#### [PARTS OF THE EXERCISE]
• A. Copy word for word the stretch of the OCR service setup guide from "Instructions on how" through "the Tesseract project.".
• B. Write the next part of the OCR service setup guide, picking up after its last line.

#### [DOCUMENT SEGMENT]
________
Skip to main content

Getting Started

Installation

The easiest way is to keep @wdio/ocr-service as a dependency in your package.json via.

npm install @wdio/ocr-service --save-dev

Instructions on how to install WebdriverIO can be found here.

note

This module uses Tesseract as an OCR engine. By default, it will verify if you have a local installation of Tesseract installed on your system, if so, it will use that. If not, it will use the Node.js Tesseract.js module which is automatically installed for you.

If you want to speed up the image processing then the advice is to use a locally installed version of Tesseract. See also Test execution time.

Instruction on how to install Tesseract as a system dependency on your local system can be found here.

caution

For installation questions/errors with Tesseract please refer to the Tesseract project.

Typescript support

Ensure that you add @wdio/ocr-service to your tsconfig.json configuration file.

tsconfig.json
{
"compilerOptions": {
"types": ["node", "@wdio/globals/types", "@wdio/ocr-service"]
}
}

Configuration

To use the service you need to add ocr to your services array in wdio.conf.ts

// wdio.conf.js
exports.config = {
//...
________
#### [PROVIDED MATERIAL]

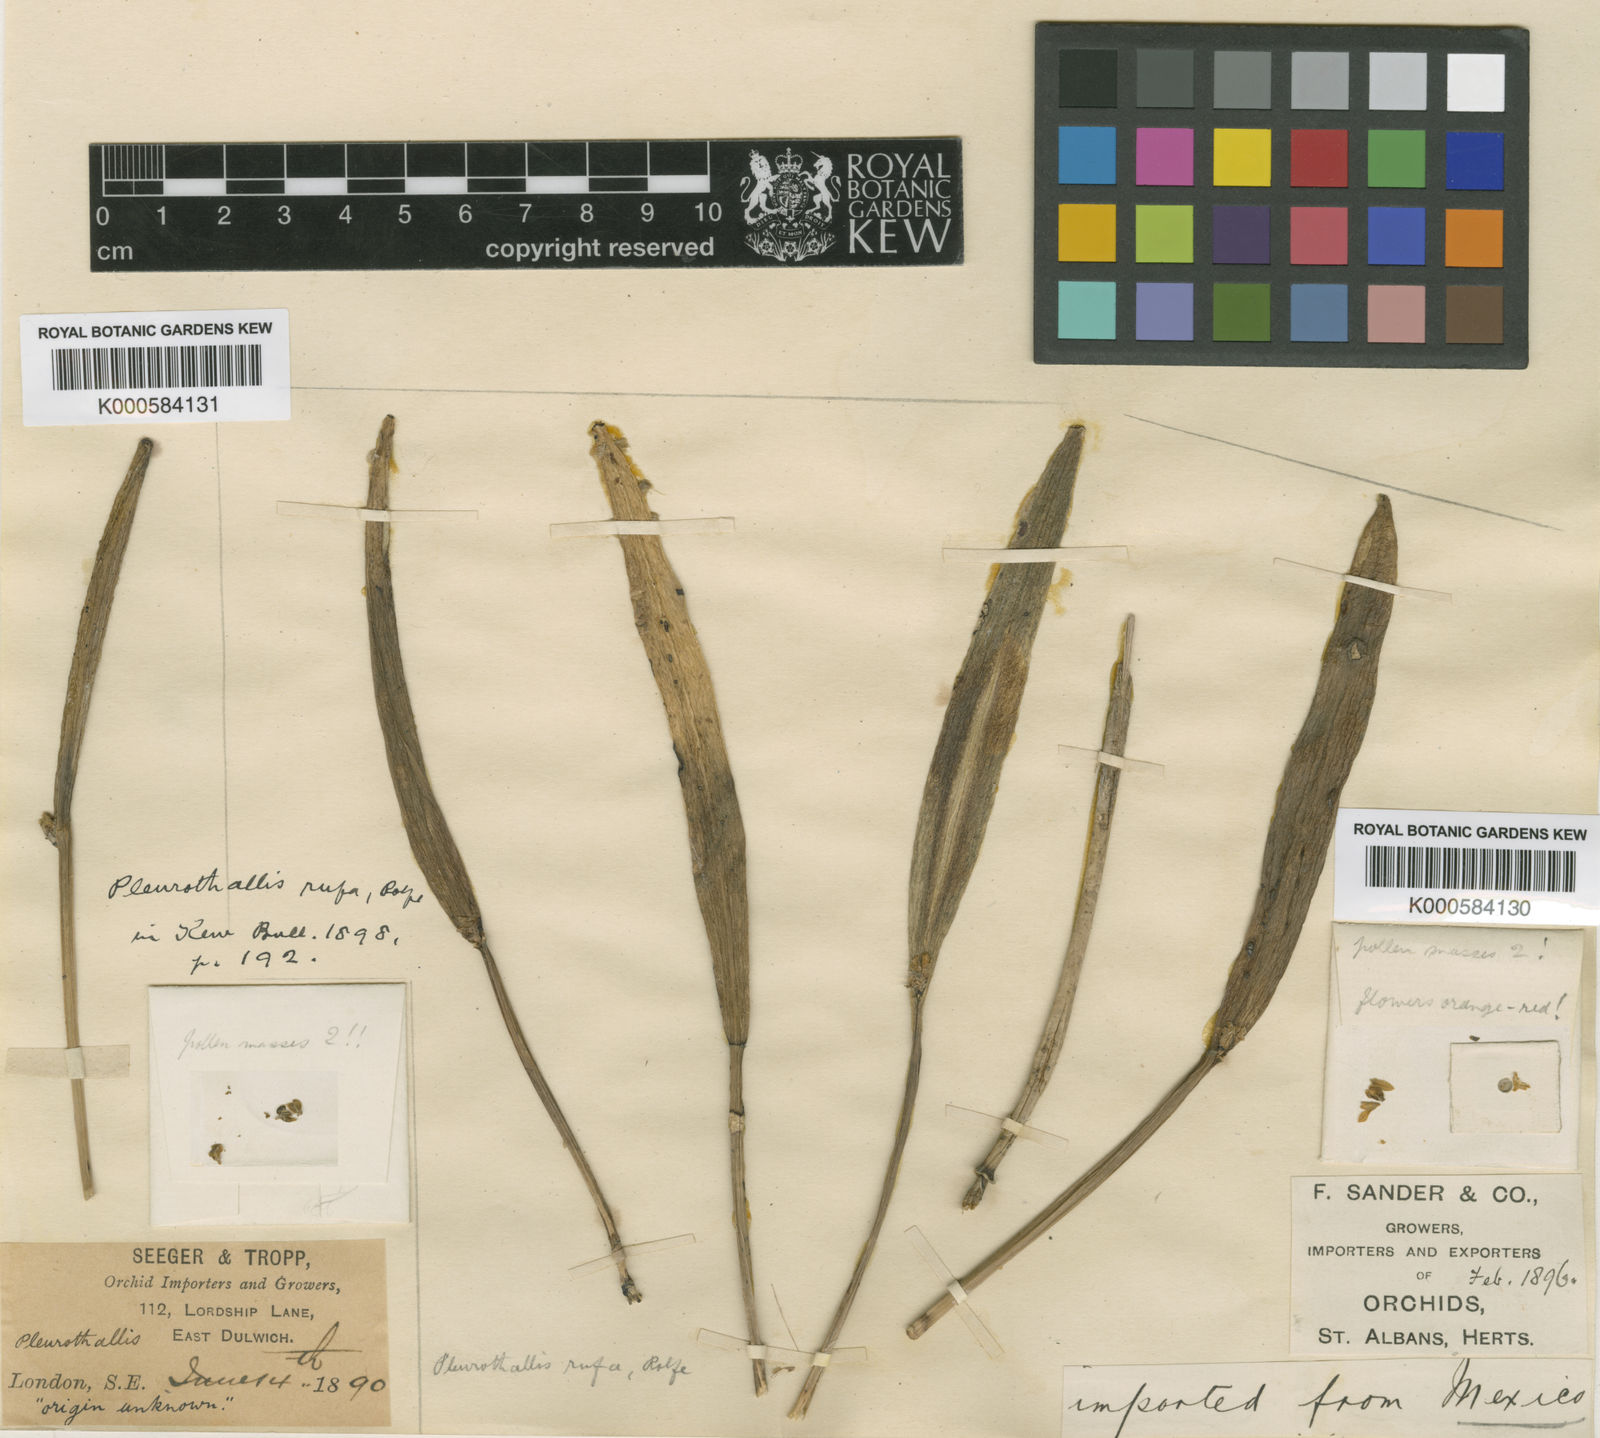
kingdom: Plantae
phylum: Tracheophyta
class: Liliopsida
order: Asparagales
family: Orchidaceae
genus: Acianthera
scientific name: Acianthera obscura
________
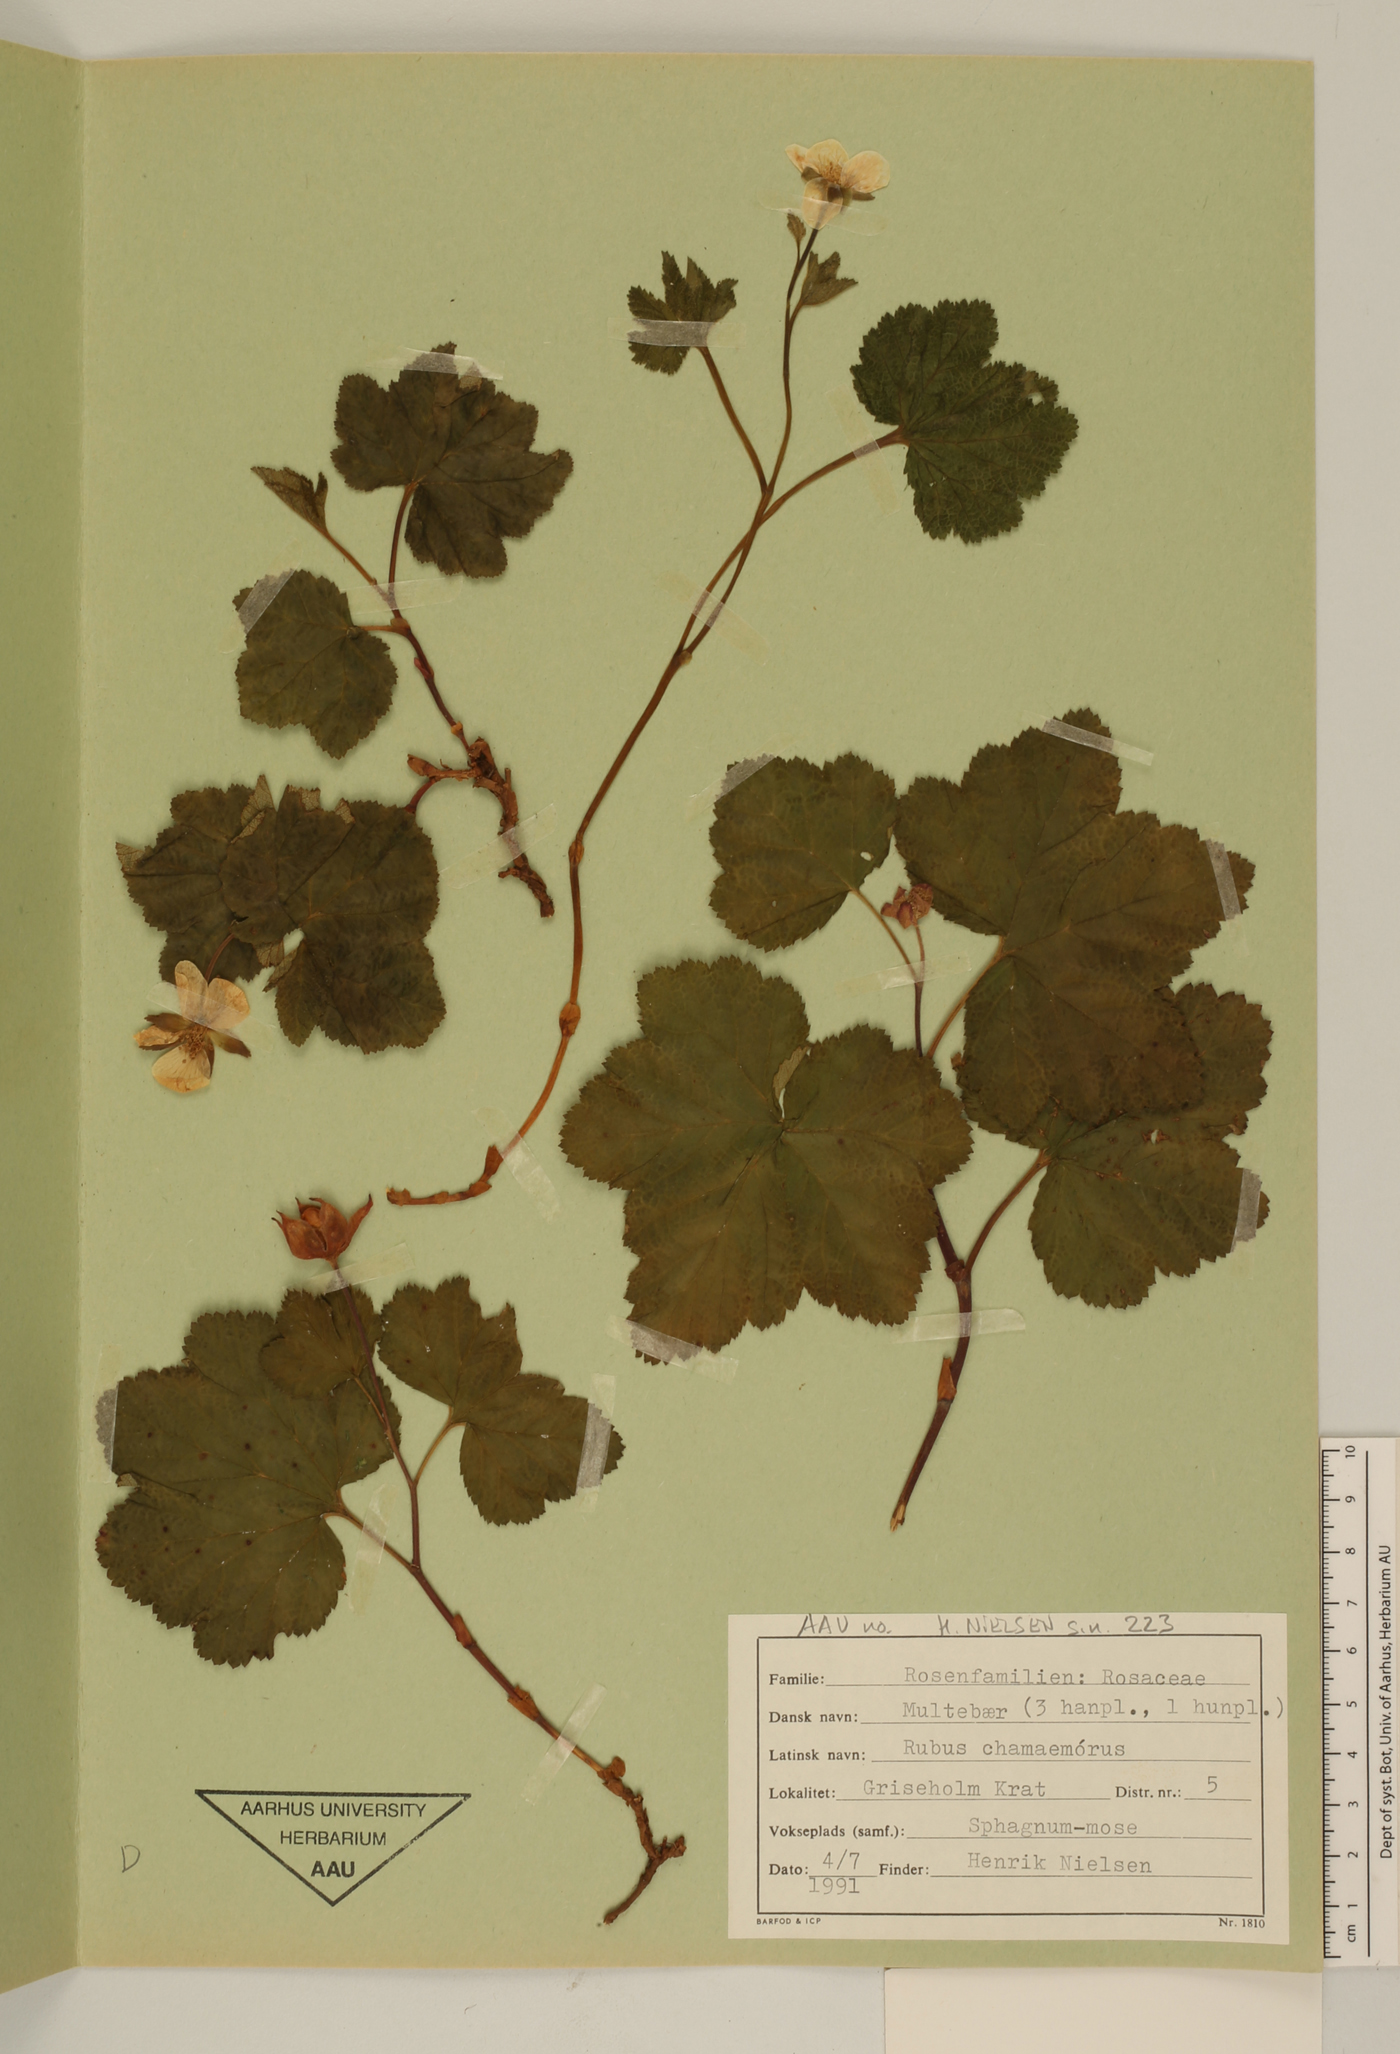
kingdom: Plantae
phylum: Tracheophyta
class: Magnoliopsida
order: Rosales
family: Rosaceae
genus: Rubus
________
#### [EXPECTED OUTPUTS]
• A.
Instructions on how to install WebdriverIO can be found here.

note

This module uses Tesseract as an OCR engine. By default, it will verify if you have a local installation of Tesseract installed on your system, if so, it will use that. If not, it will use the Node.js Tesseract.js module which is automatically installed for you.

If you want to speed up the image processing then the advice is to use a locally installed version of Tesseract. See also Test execution time.

Instruction on how to install Tesseract as a system dependency on your local system can be found here.

caution

For installation questions/errors with Tesseract please refer to the Tesseract project.

• B.
services: [
// your other services
[
"ocr",
{
contrast: 0.25,
imagesFolder: ".tmp/",
language: "eng",
},
],
],
};

Configuration Options

contrast

  • Type: number
  • Mandatory: No
  • Default: 0.25

The higher the contrast, the darker the image and vice versa. This can help to find text in an image. It accepts values between -1 and 1.

imagesFolder

  • Type: string
  • Mandatory: No
  • Default: {project-root}/.tmp/ocr

The folder where the OCR results are stored.

note

If you provide a custom imagesFolder, then the service will automatically add the subfolder ocr to it.

language

  • Type: string
  • Mandatory: No
  • Default: eng

The language that Tesseract will recognize. More info can be found here and the supported languages can be found here.

Logs

This module will automatically add extra logs to the WebdriverIO logs. It writes to the INFO and WARN logs with the name @wdio/ocr-service. Examples can be found below.

...............
[0-0] 2024-05-24T06:55:12.739Z INFO @wdio/ocr-service: Adding commands to global browser
[0-0] 2024-05-24T06:55:12.750Z INFO @wdio/ocr-service: Adding browser command "ocrGetText" to browser object
[0-0] 2024-05-24T06:55:12.751Z INFO @wdio/ocr-service: Adding browser command "ocrGetElementPositionByText" to browser object
[0-0] 2024-05-24T06:55:12.751Z INFO @wdio/ocr-service: Adding browser command "ocrWaitForTextDisplayed" to browser object
[0-0] 2024-05-24T06:55:12.751Z INFO @wdio/ocr-service: Adding browser command "ocrClickOnText" to browser object
[0-0] 2024-05-24T06:55:12.751Z INFO @wdio/ocr-service: Adding browser command "ocrSetValue" to browser object
...............
[0-0] 2024-05-24T06:55:13.667Z INFO @wdio/ocr-service:getData: Using system installed version of Tesseract
[0-0] 2024-05-24T06:55:14.019Z INFO @wdio/ocr-service:getData: It took '0.351s' to process the image.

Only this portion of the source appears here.